A SUPREMA SAFADEZA E O MECANISMO


Devido a outros compromissos, não pude terminar o texto que pretendia publicar nesta quarta-feira (fica para amanhã). Em vez dele, segue o excerto de um artigo de Fernando Gabeira.

(...) O sistema de corrupção no Brasil tem sido apresentado como um mecanismo: envolve políticos que fraudam licitações, empresas que superfaturam, e devolve uma parte aos partidos políticos.

A decisão que o Supremo vai tomar [no próximo dia 4] pode agregar um novo elemento a esse mecanismo. É possível desviar dinheiro público, por exemplo, e seguir em liberdade com a esperança mais do que justificada da prescrição da pena. Isso mantém de pé um edifício moralmente arruinado, mas difícil de ser batido.

Uma outra engrenagem do mecanismo foi acionada com a reforma política, em que os partidos garantem sua continuidade através de farto dinheiro público. É um muro contra as mudanças.

Li que a impossibilidade de prender após segunda instância existe apenas no Brasil. É uma jabuticaba revestida de um discurso de proteção da liberdade do indivíduo.

O mecanismo, cujas rodas deslizam sobre a imensa jabuticaba, tornou-se um aparato de poder singular que sobrevive apesar das evidências de que a sociedade o rejeita. 

Com o muro construído em torno de mudanças, é impossível que saia alguma coisa do Congresso, pois grande parte dele depende de longos recursos judiciais para seguir em liberdade.

Aparentemente, a roda rodou. Mas ainda há algumas instituições funcionando, e o poder que a sociedade pode exercer por meio da transparência.
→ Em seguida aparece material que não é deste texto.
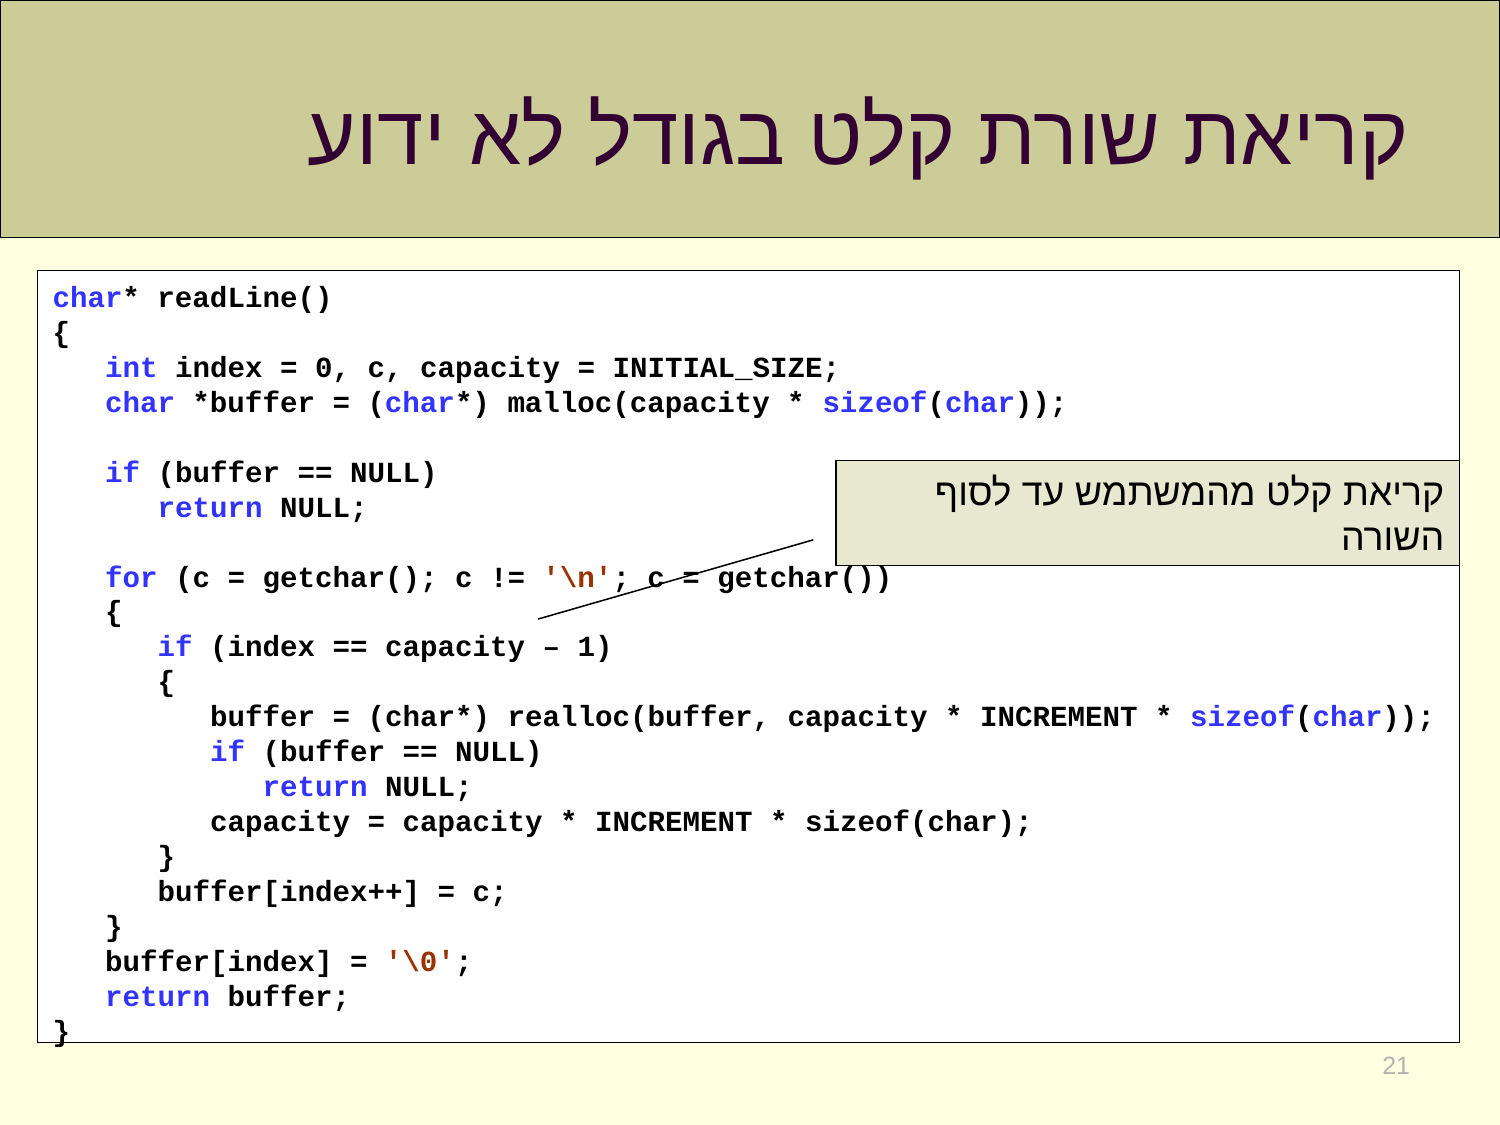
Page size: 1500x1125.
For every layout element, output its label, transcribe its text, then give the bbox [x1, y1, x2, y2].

Do ponto de vista de um mecanismo que se desloca solidariamente, o sistema segue o mesmo. No entanto, a sociedade não é a mesma depois da Lava-Jato: cresceu a consciência de que a lei deve valer para todos.
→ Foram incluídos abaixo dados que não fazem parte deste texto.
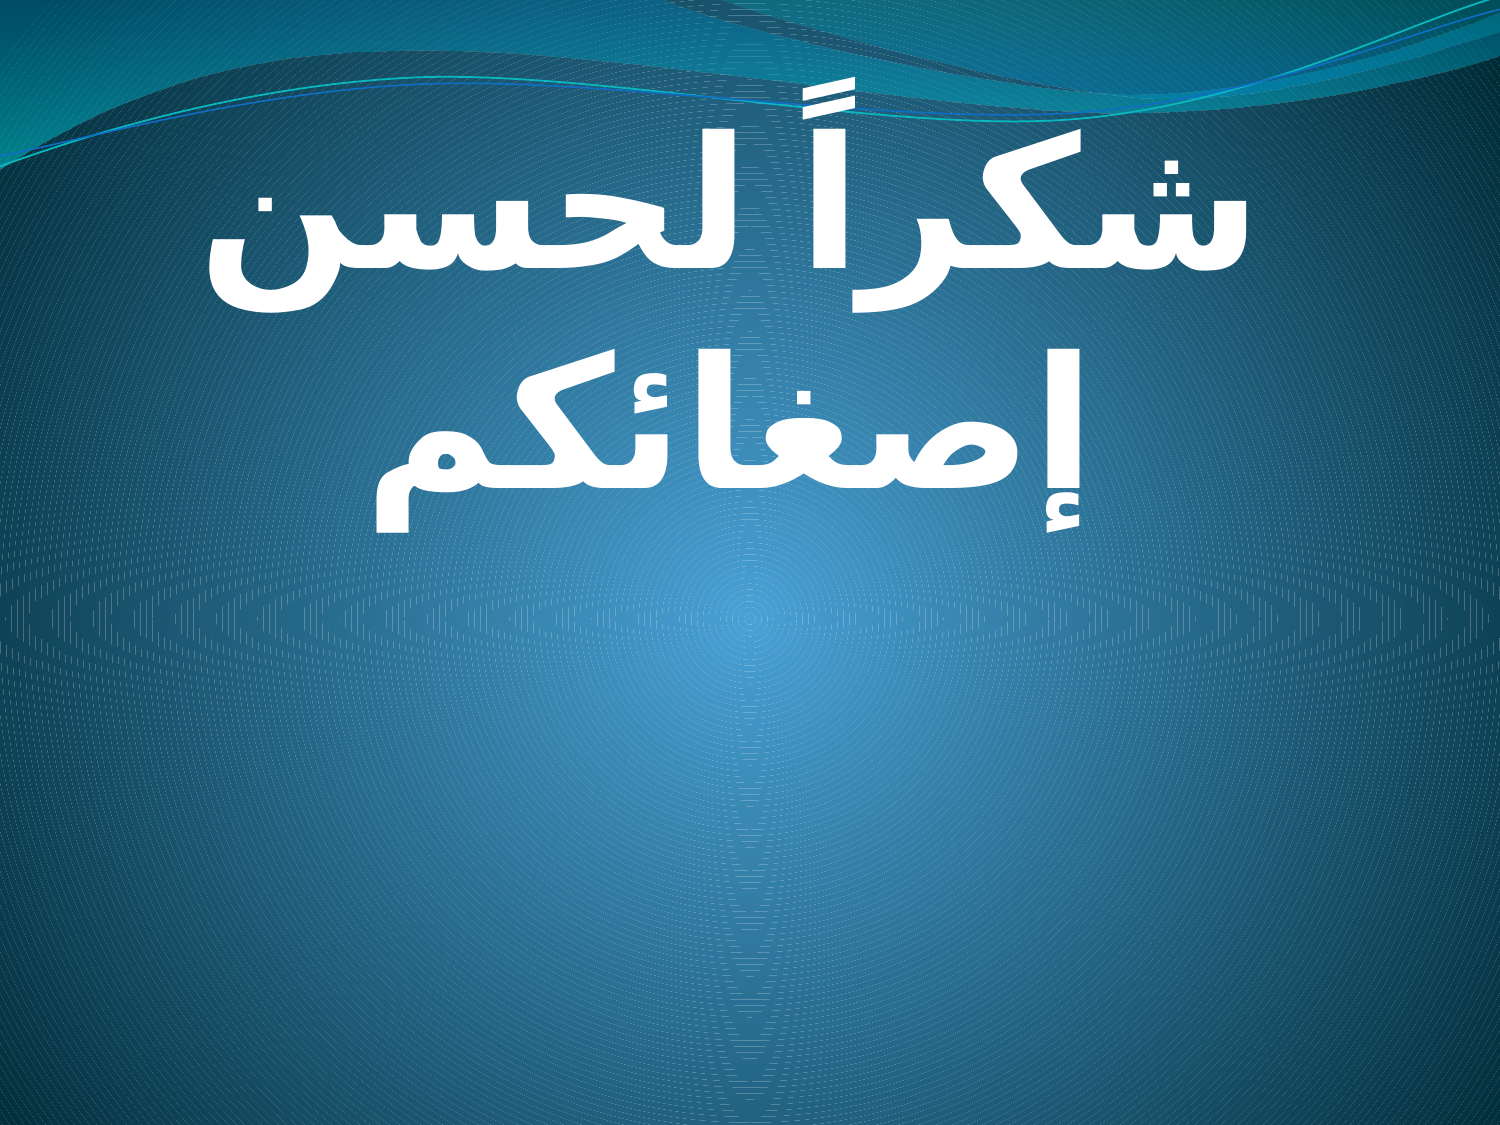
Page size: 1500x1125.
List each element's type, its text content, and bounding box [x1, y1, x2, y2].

Ainda preciso de um pouco de tempo para refletir sobre as consequências do que me parece um novo momento. Uma delas é uma possível radicalização, com frutos para os extremos.

Isso prenuncia eleições tensas, soluções simples. O Brasil teve 60 mil assassinatos em um ano. É um tema que deveria nos unir ou, pelo menos, nos aproximar. Infelizmente, não temos sabido achar um caminho de acordo sobre como reduzir essas mortes ou mesmo como puni-las adequadamente.

Sobreviver para combater a engrenagem é uma forma de viver, embora não a única. O abismo que separa o sistema da sociedade, e de algumas instituições que a respeitam, será rompido um dia, mesmo que não se saiba precisamente como nem quando vai se romper.

É uma necessidade histórica que acaba abrindo seu caminho. De qualquer forma, os anos difíceis que pareciam longos parecem ganhar agora um novo fôlego.